Феодосия 1919. Триколор родины...

 Когда путь по представлению Макса завершён, он бережно, чуть коснувшись солоноватыми губами лба, опускает свою ношу на твердь, и, посмотрев в глаза, всё так же заговорщицки изрекает:
        - Твой детский взгляд улыбкой сужен, недетской грустью тронут рот, и цепью маленьких жемчужин над бровью выступает пот.
         Майя тут же машинально проводит рукой по брови – видимо, не очень-то эстетично, предстать пред собственным богом с таким естественным изъяном. Взгляд становится слегка виноватым: не удалось удержать планку неземного виденья. Обычная женщина.
         Слезы вновь подсказывают – ты разочаруешь этого исполина – нет в тебе французского шарма, и Макс, как бы прочитав мысли, явно смутившейся девушки, склоняется к уху и тихонько нашёптывает:
          - Ты кто? Дитя? Царевна? Паж? Тебя любой я принимаю: земли полуденный мираж, иллюзию, обманность… – майю.
          - Макс…. – Мари не успевает продолжить, как Макс отстраняется, и ловко обернув девушку вокруг себя, как истинный господин владений, предъявляет ей пейзаж из крымских горных скал, между тем мало походящих на скалы Франции,  небогатых скрюченных дикоросов, полуразрушенной каменной округлой башни, крымбальского известняка,  и одинокого вола с железным ботала, позвякивающим, как будто  столь же древнее животное, как и все вокруг, возносит молитву такому же древнейшему богу, миссии.
          - Армянская церковь, - шепчет где-то за спиной таинственный голос.
          Макс берет девушку за руку и ведет под эти почти рухнувшие своды: в каменное кольцо, в окольцованный мир зари человечества и веры. Пустынный окоём, как будто вырваны временем глаза у этого храма. Под куполом каменного святилища, держащегося, видимо силой противоупора, Макс оставляет Маину руку и опустившись сначала на колени, а потом распластавшись крестом, тихонько замирает.

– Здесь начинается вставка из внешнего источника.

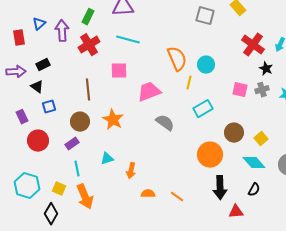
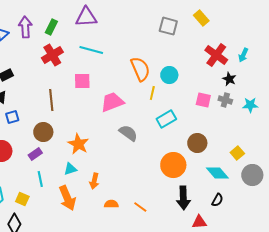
purple arrow: (62, 31) -> (25, 27), moved
gray cross: (262, 90) -> (225, 100), turned 32
orange star: (113, 120) -> (78, 144), moved
yellow square: (261, 139) -> (237, 153), moved
orange arrow: (85, 197) -> (67, 198), moved

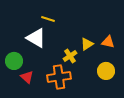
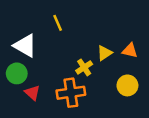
yellow line: (48, 19) -> (58, 23), turned 48
white triangle: (36, 38) -> (25, 46), moved

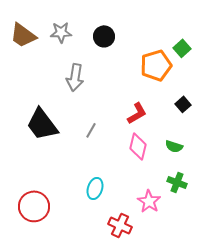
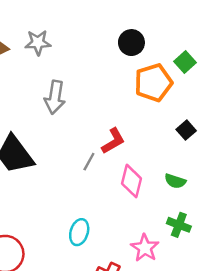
black circle: (104, 36) -> (131, 43), moved
red L-shape: (137, 113) -> (113, 141), moved
gray line: (91, 130) -> (89, 162), moved

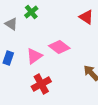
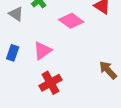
pink diamond: (59, 47) -> (71, 21), moved

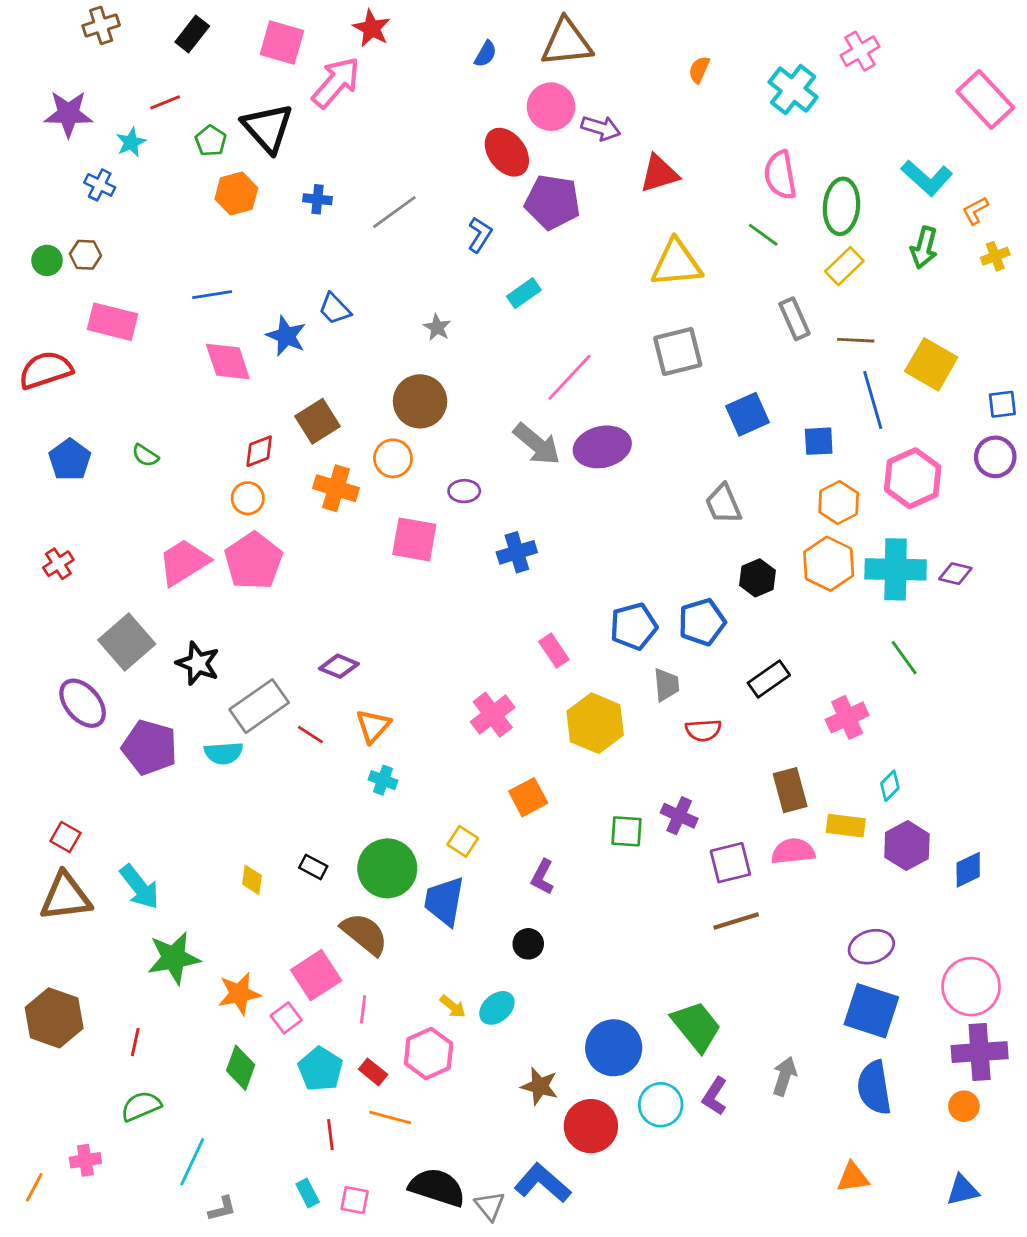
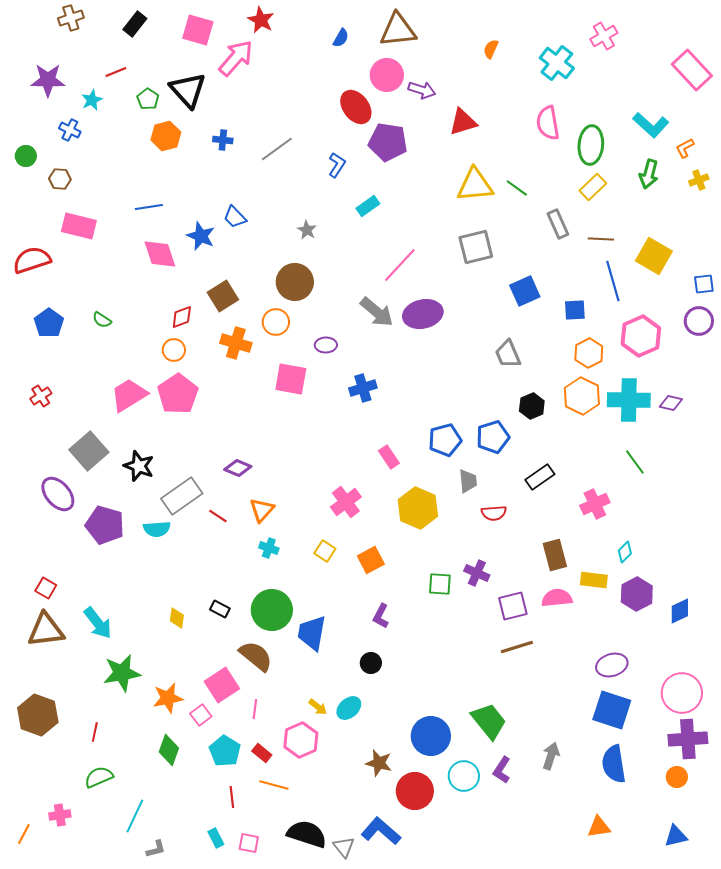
green line: (763, 235) -> (517, 188), moved
green circle: (47, 260) -> (26, 156), moved
yellow square: (463, 841) -> (325, 551), moved

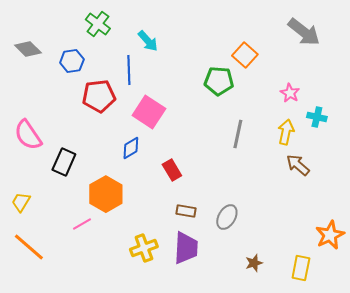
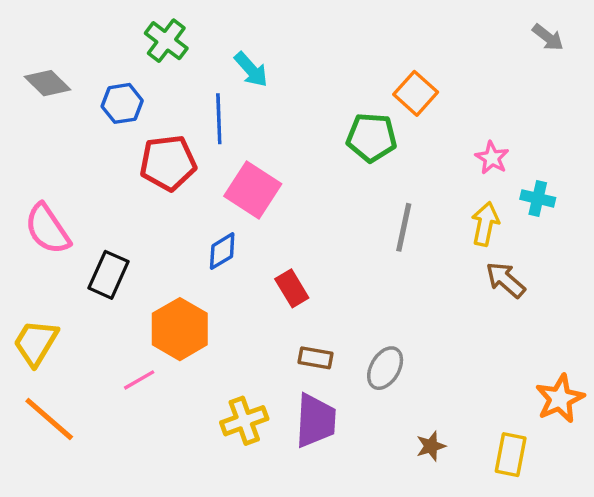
gray arrow: (304, 32) -> (548, 37), moved, size x0.6
yellow trapezoid: (21, 202) -> (36, 343), size x1.4

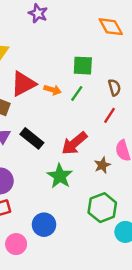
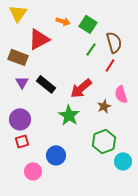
green square: (83, 66) -> (88, 24), turned 30
brown semicircle: (114, 87) -> (114, 42), size x1.5
orange arrow: (52, 90) -> (63, 21), moved
green line: (77, 93) -> (91, 49), moved

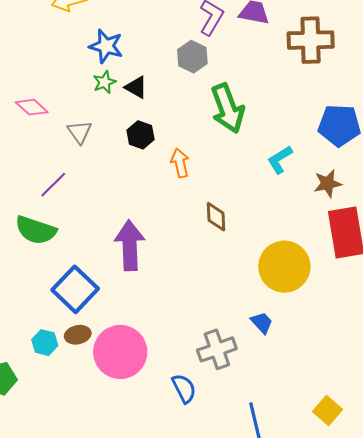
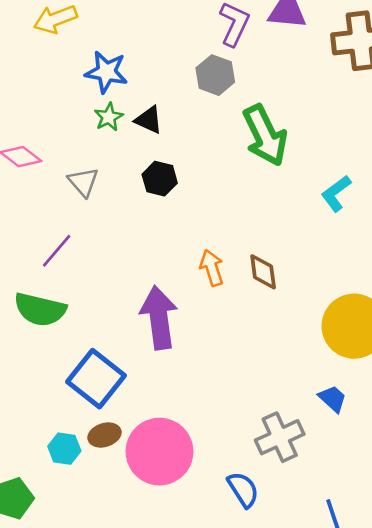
orange arrow: (180, 163) -> (212, 268), moved

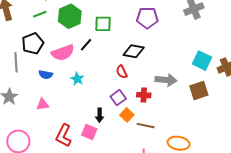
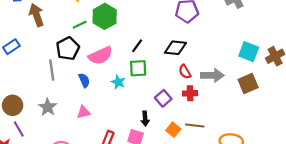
green line: (40, 14) -> (80, 25), moved
green square: (103, 24) -> (138, 68), moved
black line: (86, 45) -> (137, 46), moved
red semicircle: (122, 72) -> (185, 72), moved
blue semicircle: (46, 75) -> (84, 80), turned -120
orange square: (127, 115) -> (173, 130), moved

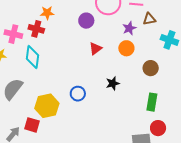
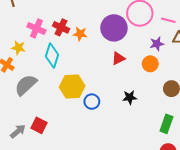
orange star: (47, 13) -> (80, 34), moved
purple circle: (86, 21) -> (114, 28), size x1.6
yellow hexagon: (47, 106) -> (72, 87), moved

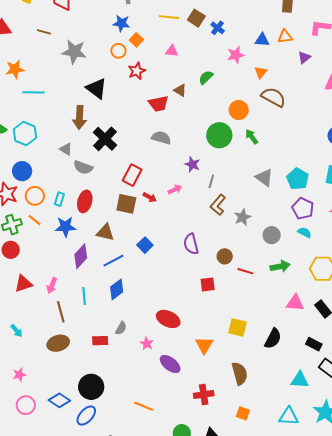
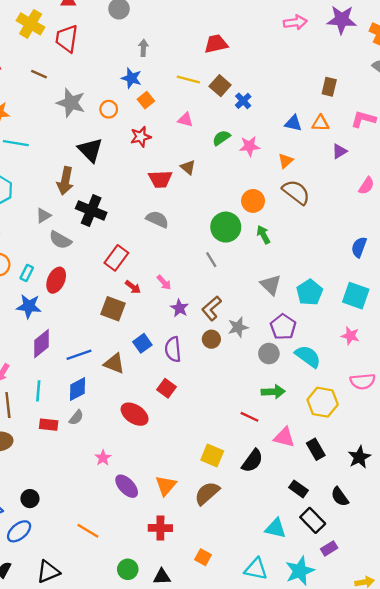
orange circle: (118, 51) -> (109, 109), moved
pink star: (236, 55) -> (249, 146), moved
green semicircle: (206, 77) -> (221, 138), moved
black cross: (105, 139) -> (91, 210), turned -30
gray triangle: (66, 149) -> (44, 216), turned 48
purple star: (192, 164) -> (180, 308), moved
gray line: (211, 181) -> (211, 260), moved, turned -56
pink arrow: (175, 189) -> (164, 283), turned 64
brown square: (126, 204) -> (113, 309), moved
purple pentagon: (303, 209) -> (283, 327), moved
brown triangle: (105, 232) -> (114, 363), moved
cyan semicircle: (305, 232) -> (308, 356), size x1.6
blue square: (145, 245) -> (142, 343), moved
brown circle: (225, 256) -> (211, 339), moved
red line: (245, 271) -> (250, 417), moved
red square: (208, 284) -> (167, 388), moved, turned 35
red ellipse: (168, 319) -> (135, 414), moved
gray semicircle: (121, 328) -> (76, 418), moved
black semicircle: (273, 339) -> (252, 461), moved
red rectangle: (100, 341) -> (49, 425), moved
orange triangle: (204, 345) -> (166, 486), moved
brown semicircle: (240, 373) -> (207, 493), moved, turned -125
black circle: (91, 387) -> (30, 499), size x0.6

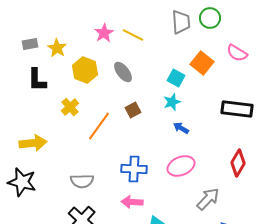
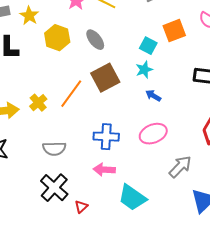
orange square: (202, 63) -> (174, 31), turned 30
yellow cross: (70, 107) -> (38, 103), moved
brown square: (133, 110) -> (105, 78), size x1.8

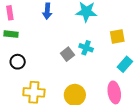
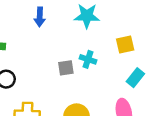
gray square: (67, 54) -> (66, 68), turned 32

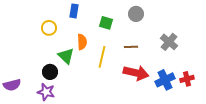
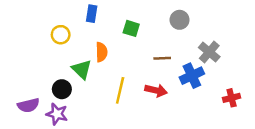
gray circle: (136, 14) -> (180, 20), moved
yellow line: (102, 57) -> (120, 90), moved
red arrow: (136, 73) -> (156, 90), moved, size x0.7
blue cross: (165, 80) -> (192, 76), moved
purple semicircle: (12, 85) -> (28, 105), moved

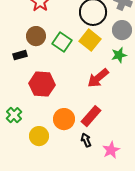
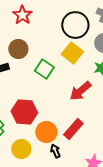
green square: (62, 42) -> (44, 69), moved
red hexagon: (42, 84) -> (24, 112), moved
black arrow: (86, 140) -> (55, 151), moved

         Мари вспоминает ,как поднимаясь на руках у этого колосса, она желала, чтобы он нашёл успокоение у её колен, но теперь ей видится: дитя матери  Земли может положиться только на взаимодействие с силами равными ему по знанию и званию – с природными законами естества. Безветрие, безмолвие, бездонность – и Майя опускается рядом, вторым крестом, и положив ладонь под могучую руку Макса, пытается молиться своим богам – но её внутренний голос постепенно замещается чем-то другим: ознобом слухов, дрожью ожиданья, в притупленном сознаньи плывут виденья, как громады теней поднявшись из-за Понта фантомами громадных кораблей, плывут на север, спешиваются на Кара- Даге, в немом поклоне предстоят земле, и вновь, по мановенью Духа берут свой курс на древние созвездья, на блеск Полярного светила.
         - Майя…., - девушка чувствует, как что-то щекочет лоб, - она открывает глаза – над нею бледное небо Крыма, рядом  вполоборота лежит Макс и веточкой полыни, гладит лоб.
         - Что это было?
         - Теперь мы сводные брат и сестра. Небо и вода – две створы одной жемчужницы, - Макс близко, но нереально далеко.
         И вот одна в раскрытой створе мира Майя в кипящей белой пене Черного моря купает себя как при сотворении мира. Потом тихонечко встаёт и направляется к сандалиям и чулкам. Чулки, вероятно лишние – но привычка, не ходить босоножкой, как завещание матери. Тут девушка замечает, что следом за ней тянется слегка кровавый след от Понта.
        Томимый голодом, поветриями, кровью, весь воспалённый страхом – конец империи, второй родины, где она, казалось, так удачно сложила свою жизнь.
        - Соблаговолите не распускаться, княгиня Кудашева, - упорствует молодая особа, - соблаговолите помнить – у Вас ещё есть триколор на чёрный день.